For many products, the first touchpoint with AI is through the Initial CTA: A prominent collection of inputs and actions that allow a user to start prompting. From here, the user works with the model through regenerations, variants, and other actions in order to reach their intended goal.
The most common implementation of this pattern is a large direct input box, where the system goal is to understand the user’s context and intent as quickly as possible while minimizing the amount of work they have to do to express it. The implementation of this pattern varies depending on the context and capabilities of the surrounding application.

The direct input has become the default starting point in AI products. It’s approachable, lowers the barrier to entry, and shows off the product’s flexibility and capabilities. However, it also surfaces the hardest part of prompt engineering: most people don’t know how to phrase what they want, and a short prompt rarely captures the nuance of their intent.
Even experienced users often need multiple iterations to get to a strong first draft. This can frustrate users. It also has a real cost: running those unstructured queries isn’t free, and compute costs rise quickly when the system is forced to guess.
The more reliable path is to keep the input box at the center but surround it with supportive actions operating as scaffolding. Instead of relying on a single sentence, users can layer context, choose modes, or start from predefined actions. This shifts the work from prompt engineering toward selection and refinement, while still keeping intent capture in the text field.

The input box still captures intent, but the surrounding scaffolding carries the weight. This approach makes the system more forgiving, reduces wasted compute, and dramatically increases the odds that the first output feels useful.
For products where AI is a feature but not the foundation, its functionality is introduced alongside foundational features. In these contexts, the open-ended functionality is presented as an easy way to complete a task. Supportive features are used for action-oriented CTAs as well, but focus specifically on completing the action using wizards, templates, and workflows.

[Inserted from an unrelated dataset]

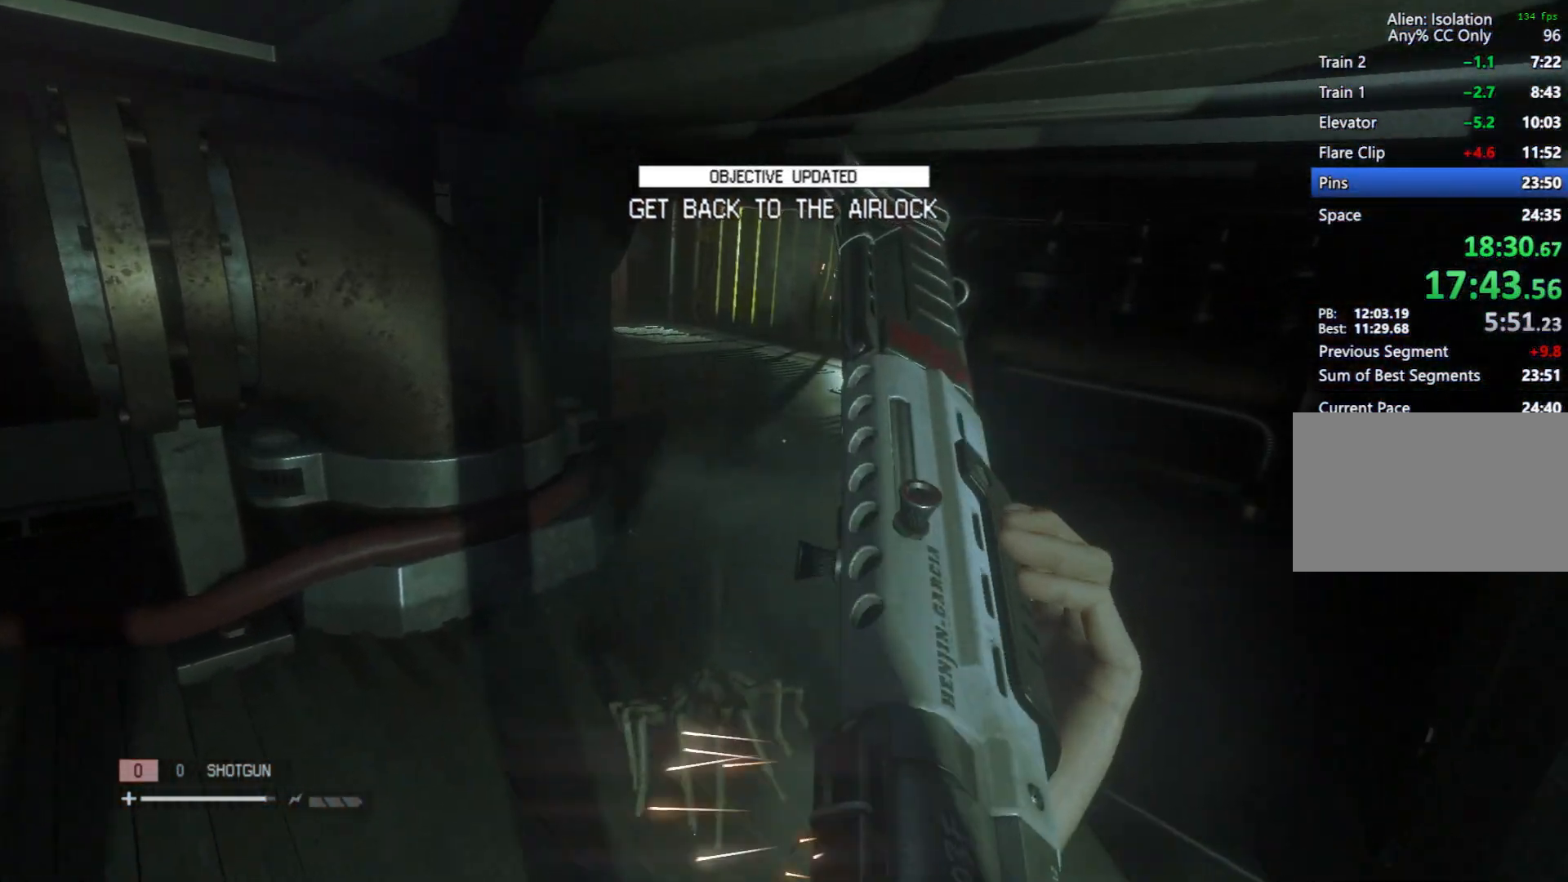
{"keys": [], "mouse": [], "events": []}
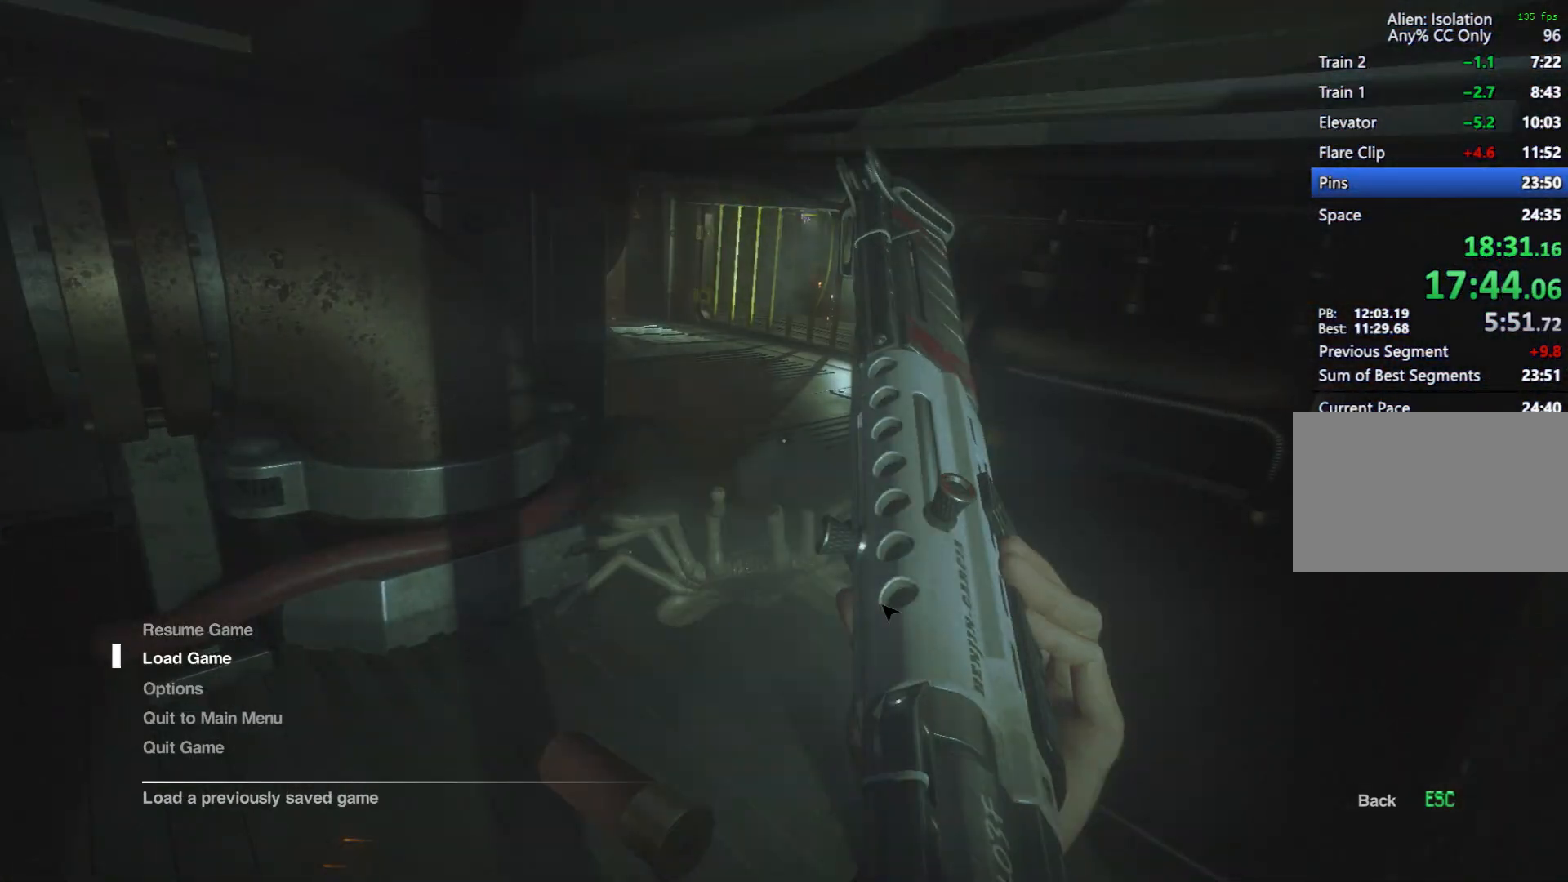
{"keys": [], "mouse": [], "events": []}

In these cases, AI functionality is often introduced through a dialog or banner, but again, discoverable in context. Some products hold back the AI until there’s something useful to act on. Instead of prompting cold, the system waits until data exists, like a transcript, a backlog, or a set of files, then surfaces AI as the natural next step. This approach avoids wasted queries, reduces compute load, and ensures the first output feels relevant.

Finally, some products lean on play as the best entry point. Instead of making users stress over phrasing the “right” prompt, they invite experimentation through humor, randomness, or creative surprise. This lowers pressure, shows range, and turns the first interaction into something memorable.

Playful scaffolding often comes through whimsical suggestions, randomized galleries, or one-click transformations. Udio, for example, seeds the input with absurd but delightful ideas like “a motown-esque song about how much I hate work” or “indie-rock ballad about a cat in love with a bird” FigJam uses quirky templates and remixable starters to spark creativity without requiring any writing. Other products lean on immediate examples or instant variants, so users can explore possibilities without worrying about precision.
The design lesson is that delight can be scaffolding too. By offering playful prompts, galleries, or remix tools, you reduce the risk of wasted compute on unworkable input and encourage users to explore without fear. This approach may not deliver precision, but it does elicit curiosity and confidence, important emotions to help users feel engaged.